> Listed records
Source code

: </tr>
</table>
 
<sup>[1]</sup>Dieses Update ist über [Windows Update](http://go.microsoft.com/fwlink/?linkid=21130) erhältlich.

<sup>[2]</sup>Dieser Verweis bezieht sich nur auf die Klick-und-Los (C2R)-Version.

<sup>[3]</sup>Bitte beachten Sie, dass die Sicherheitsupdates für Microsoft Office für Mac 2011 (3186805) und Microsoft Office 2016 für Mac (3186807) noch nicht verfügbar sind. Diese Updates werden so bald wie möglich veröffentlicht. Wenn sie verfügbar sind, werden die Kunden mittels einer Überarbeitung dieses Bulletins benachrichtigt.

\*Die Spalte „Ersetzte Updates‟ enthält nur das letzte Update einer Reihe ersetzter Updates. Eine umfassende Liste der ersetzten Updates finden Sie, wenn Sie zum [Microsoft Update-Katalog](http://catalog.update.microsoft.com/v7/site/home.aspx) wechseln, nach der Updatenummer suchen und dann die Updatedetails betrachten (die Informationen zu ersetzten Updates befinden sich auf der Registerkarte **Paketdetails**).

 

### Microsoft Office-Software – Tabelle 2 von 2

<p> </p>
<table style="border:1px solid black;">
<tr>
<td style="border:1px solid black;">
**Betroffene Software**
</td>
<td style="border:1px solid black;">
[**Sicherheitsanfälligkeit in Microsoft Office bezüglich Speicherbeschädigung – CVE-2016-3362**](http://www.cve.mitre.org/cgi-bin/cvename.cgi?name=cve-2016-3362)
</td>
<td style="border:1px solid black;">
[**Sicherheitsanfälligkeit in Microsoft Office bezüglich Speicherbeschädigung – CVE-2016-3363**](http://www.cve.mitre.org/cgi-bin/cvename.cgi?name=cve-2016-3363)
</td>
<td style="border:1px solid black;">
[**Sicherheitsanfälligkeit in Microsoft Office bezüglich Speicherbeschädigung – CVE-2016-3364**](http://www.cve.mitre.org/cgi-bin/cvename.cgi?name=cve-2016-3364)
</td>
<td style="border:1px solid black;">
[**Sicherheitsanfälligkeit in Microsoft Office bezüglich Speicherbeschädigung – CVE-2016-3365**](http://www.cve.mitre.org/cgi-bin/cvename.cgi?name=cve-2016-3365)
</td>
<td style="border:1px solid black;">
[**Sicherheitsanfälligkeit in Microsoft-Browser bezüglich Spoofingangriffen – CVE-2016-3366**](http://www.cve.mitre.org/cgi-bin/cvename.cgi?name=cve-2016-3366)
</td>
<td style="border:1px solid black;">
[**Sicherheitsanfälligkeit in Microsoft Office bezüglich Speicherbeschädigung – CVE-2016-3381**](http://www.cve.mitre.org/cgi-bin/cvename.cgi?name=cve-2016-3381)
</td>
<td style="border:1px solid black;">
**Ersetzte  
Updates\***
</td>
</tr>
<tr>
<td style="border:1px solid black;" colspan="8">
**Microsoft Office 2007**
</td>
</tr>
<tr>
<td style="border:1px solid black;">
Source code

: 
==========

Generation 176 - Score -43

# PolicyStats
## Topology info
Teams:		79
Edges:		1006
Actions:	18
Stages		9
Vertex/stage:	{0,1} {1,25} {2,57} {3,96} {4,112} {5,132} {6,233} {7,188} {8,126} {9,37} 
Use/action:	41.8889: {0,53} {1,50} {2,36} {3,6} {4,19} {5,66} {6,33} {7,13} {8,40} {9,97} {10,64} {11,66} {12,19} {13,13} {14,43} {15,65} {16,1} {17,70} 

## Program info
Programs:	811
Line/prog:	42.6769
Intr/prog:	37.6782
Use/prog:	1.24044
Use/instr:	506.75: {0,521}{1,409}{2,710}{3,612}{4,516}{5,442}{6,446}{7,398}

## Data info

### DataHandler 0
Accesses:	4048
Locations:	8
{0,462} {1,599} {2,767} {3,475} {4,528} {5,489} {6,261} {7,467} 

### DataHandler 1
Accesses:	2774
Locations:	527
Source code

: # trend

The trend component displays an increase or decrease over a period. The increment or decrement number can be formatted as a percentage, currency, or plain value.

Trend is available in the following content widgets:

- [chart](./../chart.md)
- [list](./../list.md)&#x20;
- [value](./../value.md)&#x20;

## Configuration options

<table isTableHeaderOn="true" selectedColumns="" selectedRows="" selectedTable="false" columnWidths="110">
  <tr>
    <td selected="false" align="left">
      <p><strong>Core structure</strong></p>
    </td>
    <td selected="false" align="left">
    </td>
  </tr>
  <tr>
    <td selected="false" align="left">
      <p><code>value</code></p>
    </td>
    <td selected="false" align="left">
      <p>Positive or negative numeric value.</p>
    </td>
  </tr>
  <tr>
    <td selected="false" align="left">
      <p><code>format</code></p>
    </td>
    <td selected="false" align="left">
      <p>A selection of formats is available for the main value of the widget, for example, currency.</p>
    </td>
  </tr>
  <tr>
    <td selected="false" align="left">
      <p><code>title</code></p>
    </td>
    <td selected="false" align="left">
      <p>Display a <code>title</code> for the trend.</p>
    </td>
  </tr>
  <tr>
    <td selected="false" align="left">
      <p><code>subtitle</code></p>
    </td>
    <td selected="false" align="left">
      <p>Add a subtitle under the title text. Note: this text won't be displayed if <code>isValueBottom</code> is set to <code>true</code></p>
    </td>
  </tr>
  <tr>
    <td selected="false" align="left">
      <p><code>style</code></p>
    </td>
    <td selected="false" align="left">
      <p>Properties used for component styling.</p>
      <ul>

> Problem description
Look through the entries. Copy out each line with "code" in it.

> Output
Source code
Source code
Source code
      <p><code>value</code></p>
      <p><code>format</code></p>
      <p><code>title</code></p>
      <p>Display a <code>title</code> for the trend.</p>
      <p><code>subtitle</code></p>
      <p>Add a subtitle under the title text. Note: this text won't be displayed if <code>isValueBottom</code> is set to <code>true</code></p>
      <p><code>style</code></p>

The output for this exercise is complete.